At 3am, you and two engineers resolve a production database outage. During the incident, you spoke 4 voice notes into Kent totaling 6 minutes. The next morning, you ask Kent: "Generate a postmortem from my incident notes." Kent produces: "Incident: Production database connection timeout. Detected: 2:14am (PagerDuty alert). Root cause: Connection pool exhausted due to leaked connections from the new batch job deployed at 6pm (commit abc123). Impact: 33 minutes of degraded service. Resolution: James killed the batch job (2:31am), connection pool recovered (2:38am), full service restoration confirmed (2:47am). Action items: (1) Add connection pool monitoring alarm (2) Add connection cleanup to batch job (3) Gate batch job deployments behind canary." Your 6 minutes of voice notes just became a complete postmortem.
Learning
Technical knowledge is perishable. A McKinsey analysis found that the half-life of technical knowledge in software engineering is approximately 2.5 years -- meaning half of what you know today will be obsolete or superseded within 30 months. The only defense is continuous learning, and the only way to make continuous learning productive is to retain and connect what you learn. Kent's knowledge graph captures your technical learning as a side effect of your work. Every Stack Overflow answer you summarize, every technical blog post you highlight, every architecture decision you document becomes a node. Over months, you build a personal technical knowledge base -- indexed by concept, connected across projects, and searchable by natural language.
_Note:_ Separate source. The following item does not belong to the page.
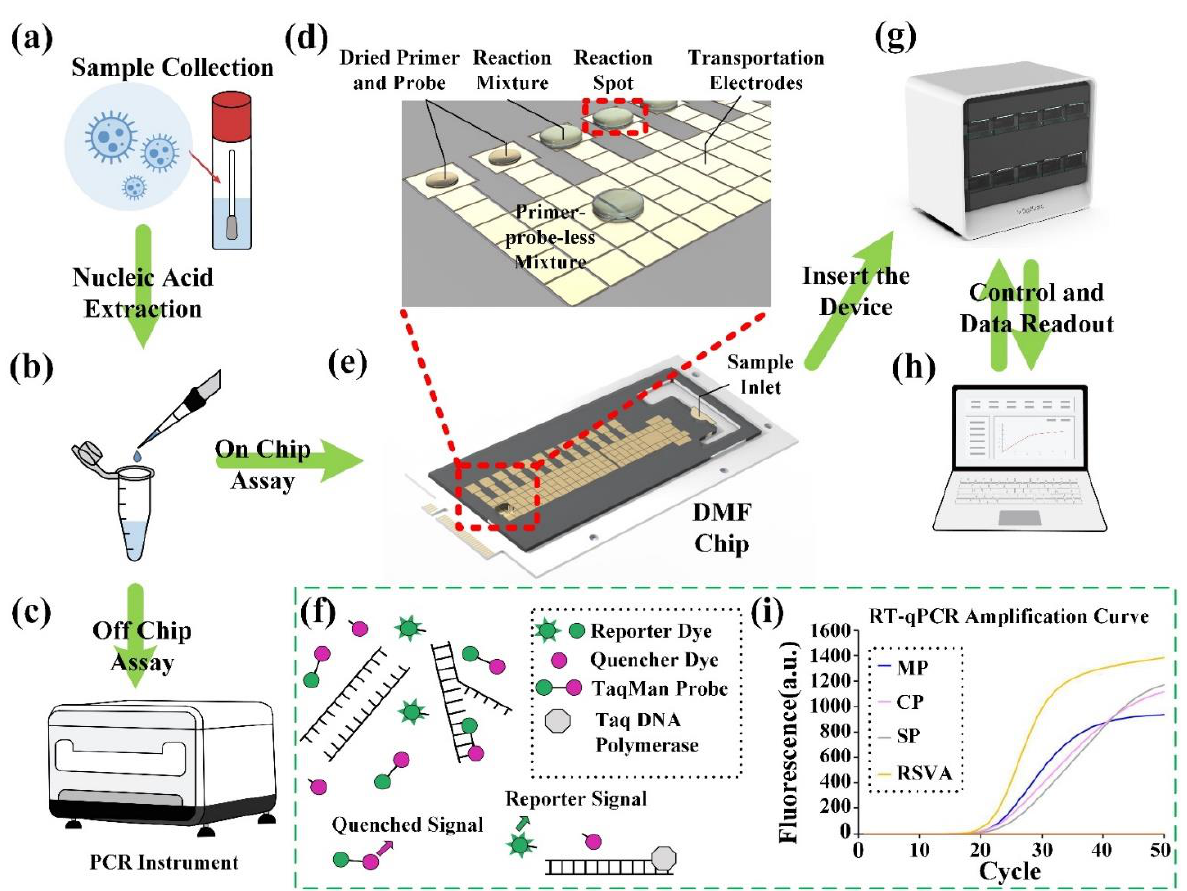
Figure 1. Schematic illustration of the processes of the DMF system for detecting multiple respiratory pathogens using the RT-qPCR method. ( a ) Clinical sample collection. ( b ) Off-chip nucleic acid extraction. ( c ) 3D schematic representation of the PCR thermocycling instrument. ( d ) Detailed illustration of the DMF chip with dried and rehydrated primer probes. ( e ) 3D schematic illustration of the DMF chip. ( f ) Schematic representation of RT-qPCR process. ( g ) The photograph of the DMF nucleic acid detector that is used to drive the DMF chip. ( h ) A custom software on a computer for controlling the device and collecting data. ( i ) Amplification curve obtained from RT-qPCR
Over 6 months, you have highlighted and summarized articles on event-driven architecture, microservice patterns, database sharding strategies, and Kubernetes deployment patterns. A new project requires choosing between event sourcing and CQRS. You ask Kent: "What do I know about event sourcing vs. CQRS?" Kent synthesizes across 14 sources you ingested over the past 6 months: the articles, your notes from a conference talk, and lessons learned from a previous project where you implemented event sourcing. The synthesis includes: "In your Project X implementation, event sourcing added significant complexity to the query layer -- consider CQRS as the complementary pattern to address this (see the Martin Fowler article you summarized in February)." Your personal knowledge base is doing the thinking.